Cell cycle regulation is necessary for cell survival. Regulators, generally speaking, have two major capabilities: firstly, detecting and repairing damaged DNA and secondly, preventing uncontrolled cell division. There are two key classes of regulatory molecules. The first includes cyclins, a regulator subunit. The second is that of cyclin-dependent kinases (CDKs), a catalytic subunit. Cyclins are synthesized in the cell cycle and have no catalytic activity. CDKs on the other hand, are simply found within the cell (not created during the cell cycle) and only become active once bound with cyclins. Although there are many types of CDKs, for simplicity’s sake, we will focus on a few. CDK-1 is commonly found/used in the G2 and M phases of the cell cycle; CDK-4 is found/used during the G1 phase.

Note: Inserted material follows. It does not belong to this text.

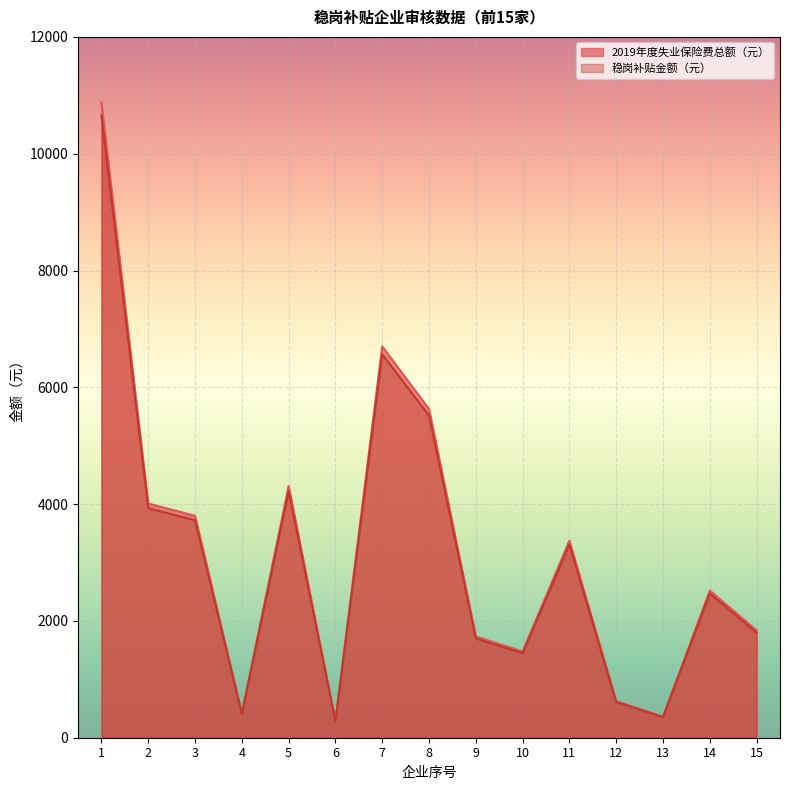

Reading right to left, what are all the values shown in this chart?

2019年度失业保险费总额（元）: 15=1799.3	14=2469.2	13=352.8	12=611.5	11=3307.0	10=1446.7	9=1699.3	8=5516.2	7=6566.0	6=282.7	5=4221.8	4=408.7	3=3724.4	2=3929.8	1=10654.6
稳岗补贴金额（元）: 15=1836.0	14=2519.6	13=360.0	12=624.0	11=3374.5	10=1476.3	9=1734.0	8=5628.8	7=6700.0	6=288.5	5=4308.0	4=417.0	3=3800.4	2=4010.0	1=10872.0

The combinations of cyclins and cyclin-dependent kinases (CDKs) work together to phosphorylate and activate (or inactivate) target proteins in the following steps of the cell cycle. Different combinations determine which target protein will be affected. In general, the activated complexes have the ability to prepare the cell for the S phase of the cell cycle and to promote expression of S cyclins and enzymes that DNA replication requires. They also have the ability to degrade S phase inhibitors via ubiquitination.

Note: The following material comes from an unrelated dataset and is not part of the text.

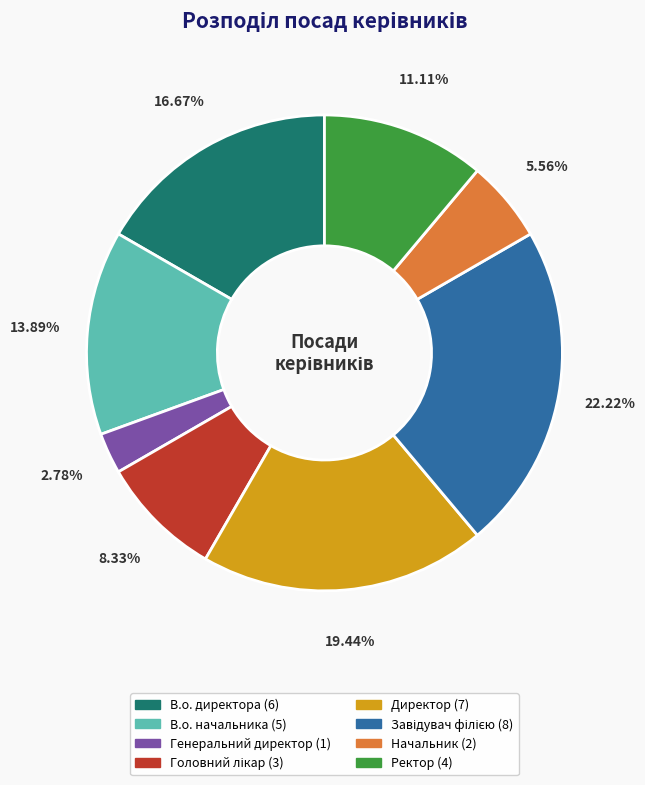

Combined, do В.о. начальника and Ректор account for over 50%?

No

Each activated combination has a specific role it plays in regulation. S cyclin-CDK complexes phosphorylate proteins in pre-replication complexes, therefore activating them, and also prevent new, unwanted complexes from forming. These S cyclin-CDK combinations have the specific job of ensuring only one copy of each genome. Without them, a disaster would happen. Mitotic cyclin-CDK complexes play an entirely different role. They initiate mitosis by stimulating the proteins involved in the processes of mitotic spindle creation and chromosome condensation. Cyclin D and CDK-4 complexes phosphorylate the protein called retinoblastoma (Rb). When this happens, the Rb protein breaks away from the Rb/E2F pathway and activates E2F. If, on the other hand, Rb remains bonded to the pathway, it will inhibit its use. Cyclin E and CDK-2 complexes have the ability to move the cell from the G1 to the S phase of the cell cycle. Cyclin B and CDK-2 combinations move it from the G2 to the M phase, and also cause the breakdown of the nuclear envelope so that mitosis can begin.
Cell cycle regulation also includes a subcategory of inhibitors. Inhibitory proteins include CDK inhibitory proteins (the CIP family) and kinase inhibitory proteins (the KIP family). They alt the G1 phase of the cell cycle by inactivating cyclin-CDK complexes. More inhibitors include the INK4a/ARF family (which bond to CDK-4, preventing degradation and halting the G1 phase), positive and negative phosphorylation of individual CDKs, protein degradation, and regulated destruction (which ensure the cell cycle won’t “roll backwards”).
In order for the cell cycle to occur, and for DNA checkpoints and cyclin-CDK complexes to be effective, many intracellular organelles must be involved.